Why should we restore native plant communities?
Native plants have extensive root systems control erosion, moderate floods, filter water to improve water quality, decrease the amount of water needed for landscape maintenance, and sequester carbon to combat climate change. Native plants are important for biodiversity and provide food and habitat for pollinators and wildlife. In North America, a native plant is defined as an indigenous grass, shrub, vine, tree or herbaceous flora species present in a habitat or ecosystem prior to the arrival of European settlers on the continent.
Why should you get involved?
We believe that engaging our neighbors and challenging them to learn about local native and non-native invasive plants and to repair their own spaces, we hope to create a movement that will have the greatest impact on invasive plant populations.
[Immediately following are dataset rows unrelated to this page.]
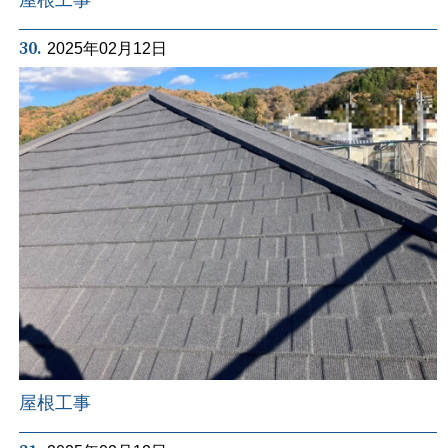
30.
2025年02月12日
屋根工事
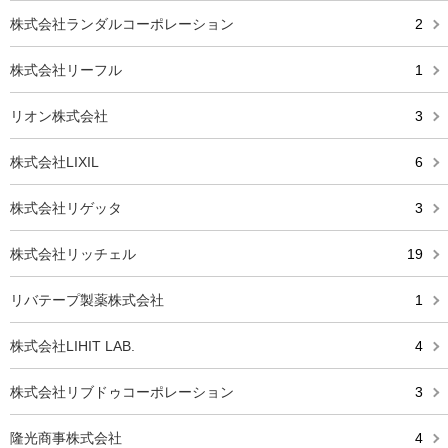
株式会社ランダルコーポレーション
2
株式会社リーフル
1
リオン株式会社
3
株式会社LIXIL
6
株式会社リゲッタ
3
株式会社リッチェル
19
リバテープ製薬株式会社
1
株式会社LIHIT LAB.
4
株式会社リブドゥコーポレーション
3
隆光商事株式会社
4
We hope that volunteers and partners will take new knowledge and enthusiasm to their own homes and communities and continue the efforts there.
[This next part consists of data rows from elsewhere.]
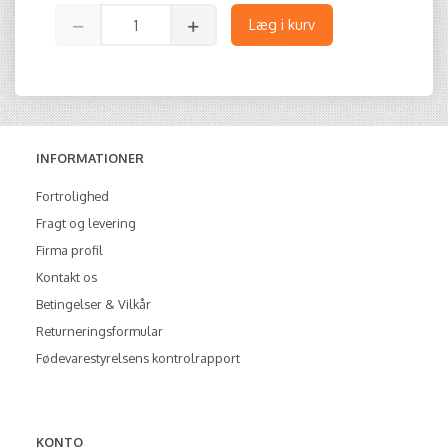
Læg i kurv
INFORMATIONER
Fortrolighed
Fragt og levering
Firma profil
Kontakt os
Betingelser & Vilkår
Returneringsformular
Fødevarestyrelsens kontrolrapport
KONTO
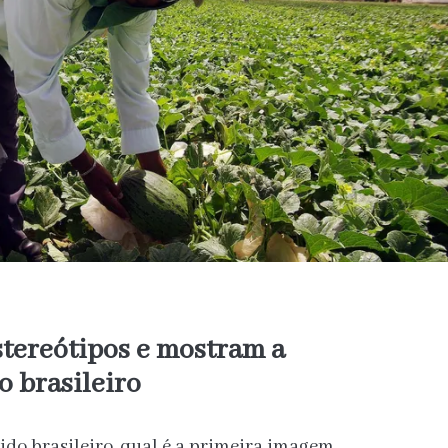
tereótipos e mostram a
o brasileiro
do brasileiro, qual é a primeira imagem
The Weed Wrangle® sites will be the direct beneficiaries of the project. But, equally important is the indirect and long term benefit. It is clear that a broad-based and ongoing group effort will be key to controlling the spread of invasive plants. State, federal, and private natural resource managers have worked together to reduce populations of non-native invasive plants for years, but often the scale of the cooperative effort is confined by political or land ownership boundaries. Even the diligent, intensive control efforts of land managers won’t be successful in the long run, if non-native invasive plants can find refuge on a neighboring property. Only together can we control the spread of non-native invasive plants.